My dad must have known I was feeling this way because we talked one day, just the two of us. I don’t remember how the conversation started or ended or what it was even about. But I remember one part very clearly. He looked me in the eye and said, "You know when I went to Brown, I didn’t notice anything extra special or so great about it. So you should know that to me, it doesn’t make any difference if you went to a fancier school or a less fancy school." In that moment, I knew my dad was telling me not to feel bad or ashamed of myself, because he didn’t feel bad or ashamed of me. He was telling me that, in the bigger picture, just being his son would always be enough for him to love me and to care about me. By reaching out to me, my dad chose to try and fix my damaged sense of self-worth over his wounded pride or lost bragging rights. His positive spirit would be large enough for both of us and having optimism for the days ahead was better than worrying about the past. Nothing anyone has said before or since then has ever meant more to me.
After becoming a father myself, I definitely feel like I have a better understanding and appreciation for the life my dad provided for my sister and me. As a father, every day you do a lot of little things you never get any credit for. But you do them just the same because you love your children.
Things like giving up bridge night with friends to spend more time with the family.
Things like cleaning the tank for the pet turtles while your son is away at school and accidentally swallowing dirty turtle water.
And things like trying to order presents online for your kids before Christmas because your wife, who normally handles the Christmas presents, is sick with a malignant brain tumor and lying in a hospital bed.

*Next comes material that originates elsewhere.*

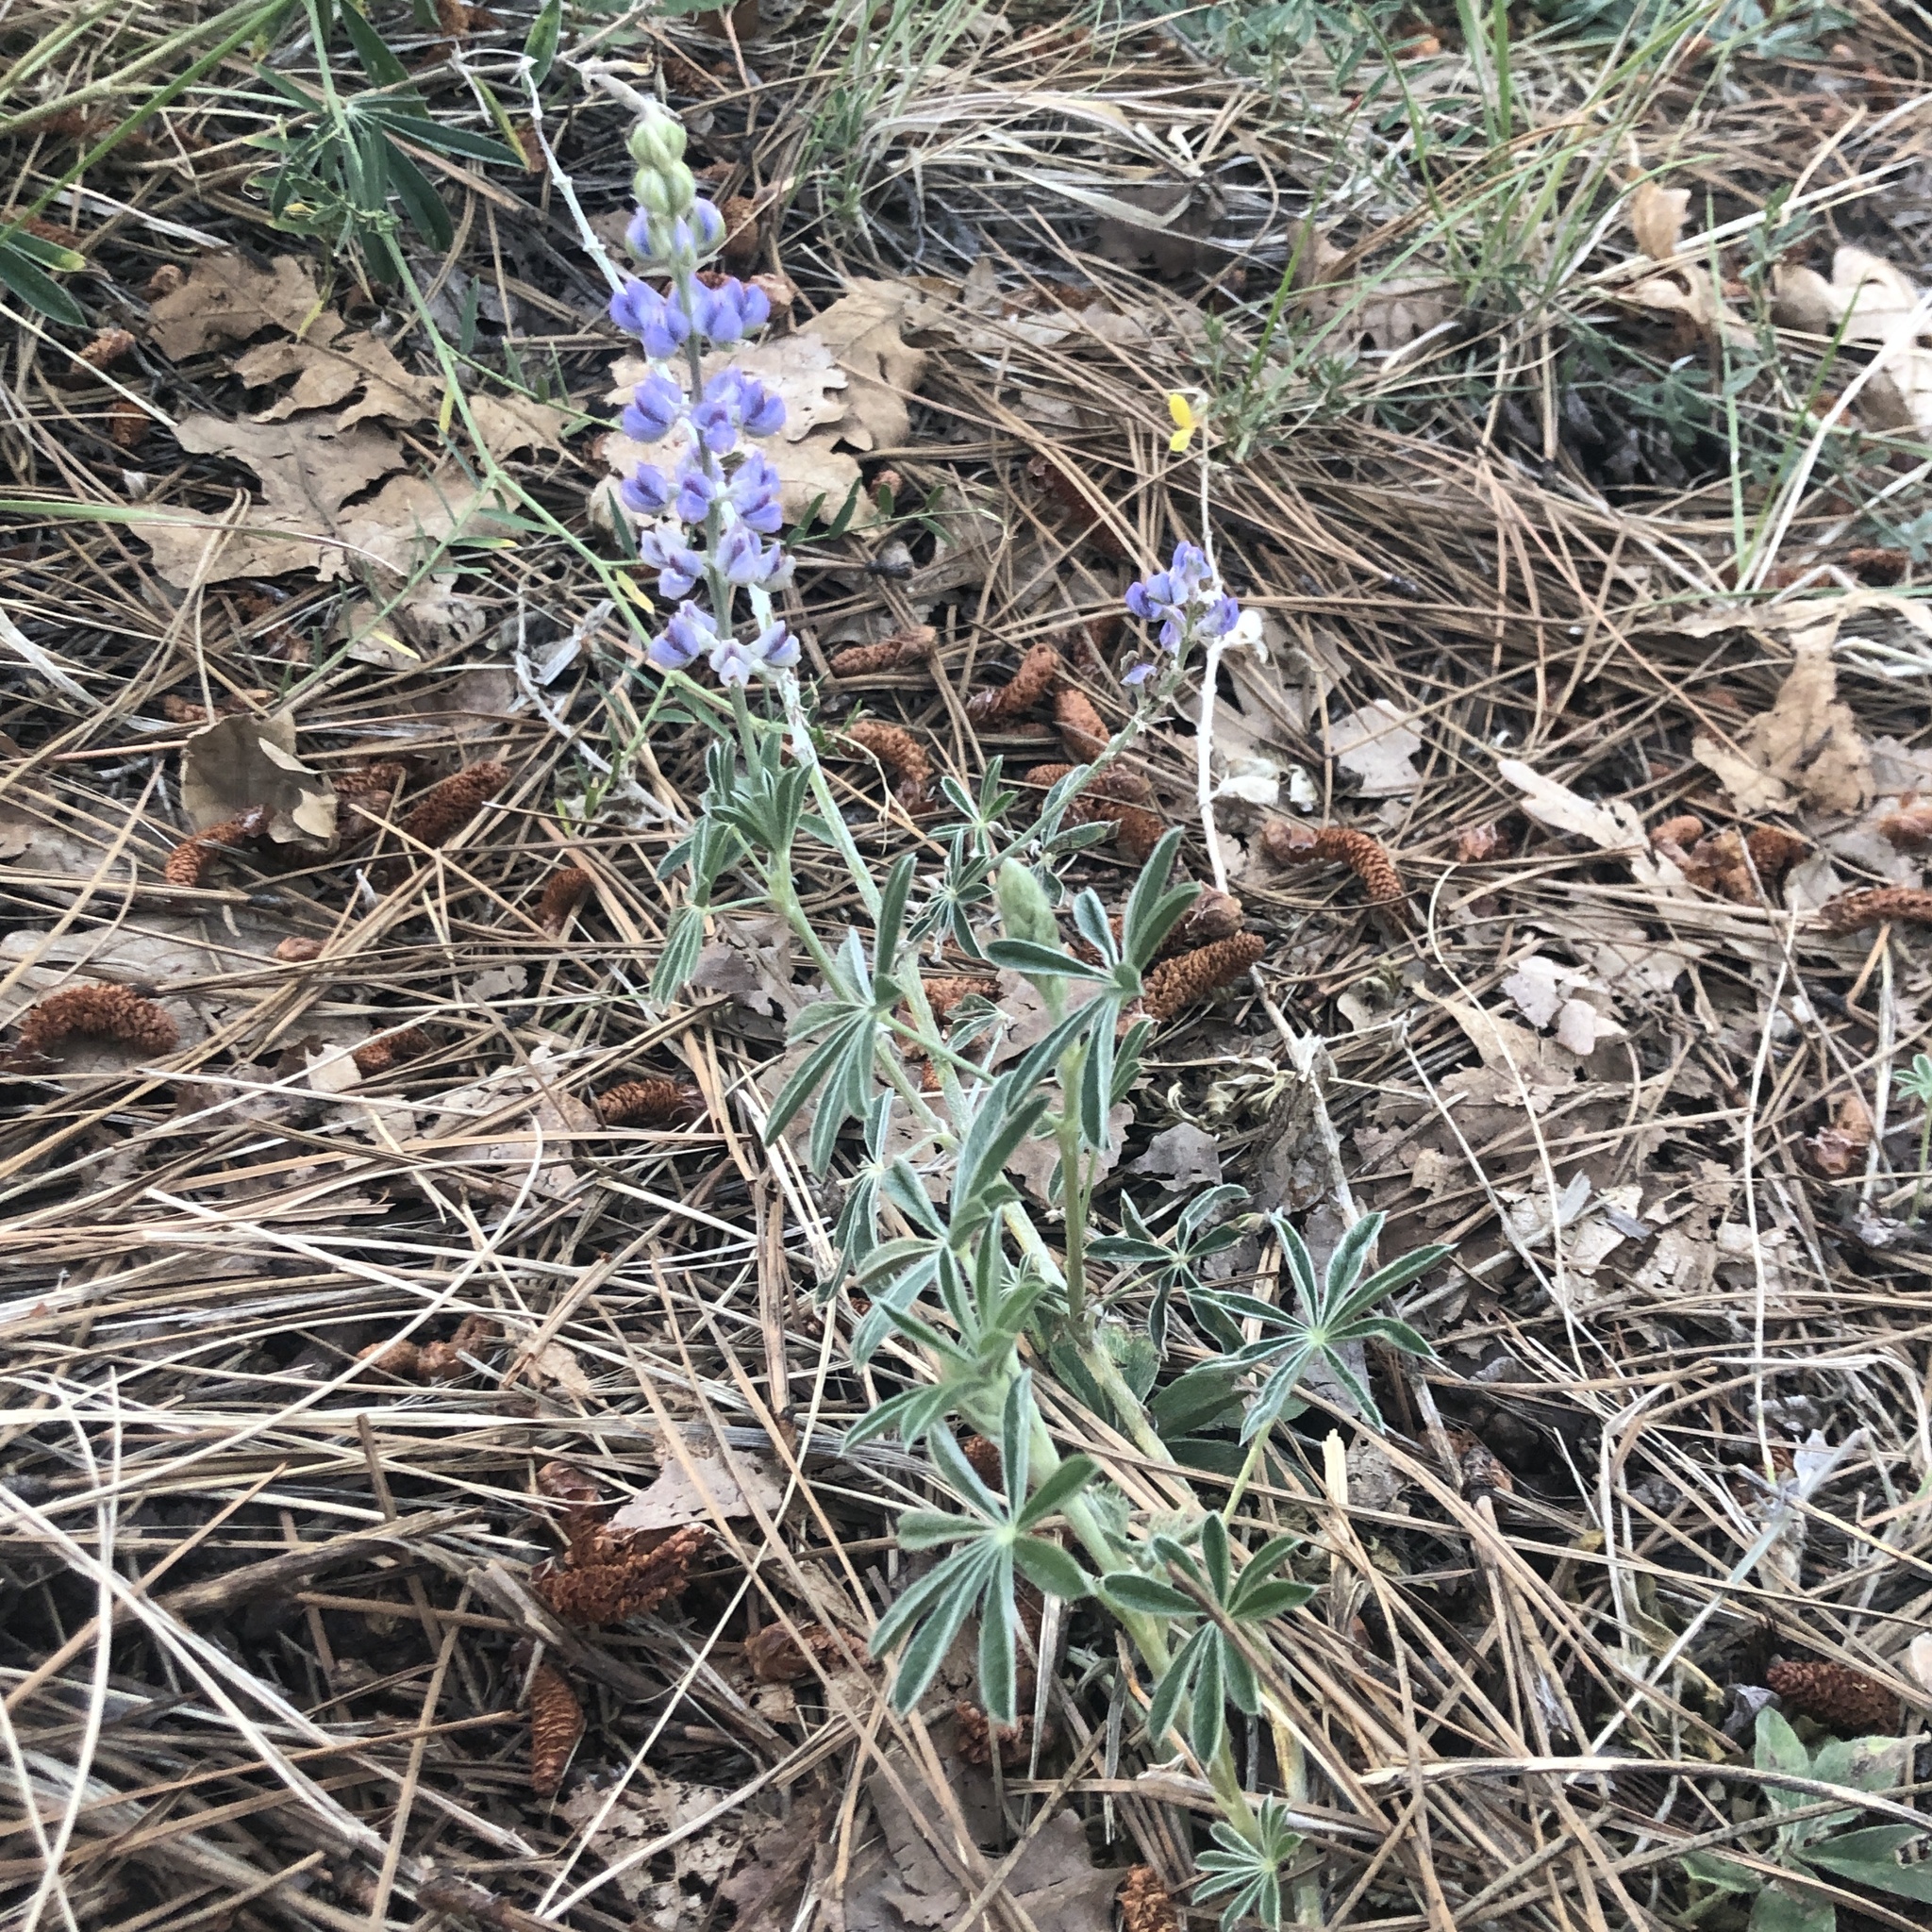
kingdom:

This past week I’ve felt a whirlwind of different emotions spinning around inside of me. Part of my heart aches for my parents. They worked so long and so hard to enjoy their retirement, only to pass away before getting that chance. I feel jealous of people who will celebrate the holidays with their parents. I don’t think they really understand how lucky they are, even if they claim that they do.
But more than all these feelings, when I think about my dad, I am filled to the brim with gratitude and love and admiration for him.
I feel lucky for all the small, private father-son moments we shared. I'm thankful for the wonderful life he provided for our family. And more than anything else, I'll be forever grateful to my dad for the example he set for me; showing me how to be a good man and a good family man. So from the most sincere place in my heart, I can truthfully say that whatever feelings you might be feeling today, there is no reason to feel sorrow or pity for my sister or me.
In our parents, Jenny and I have received far more than our fair share of love and support and guidance. It’s true that this has been a difficult two years for us. But focusing on these two years is focusing on the cloud. The silver lining is thirty-plus years of wonderful parenting and friendship and my dad would be the first to point that out. Thank you again.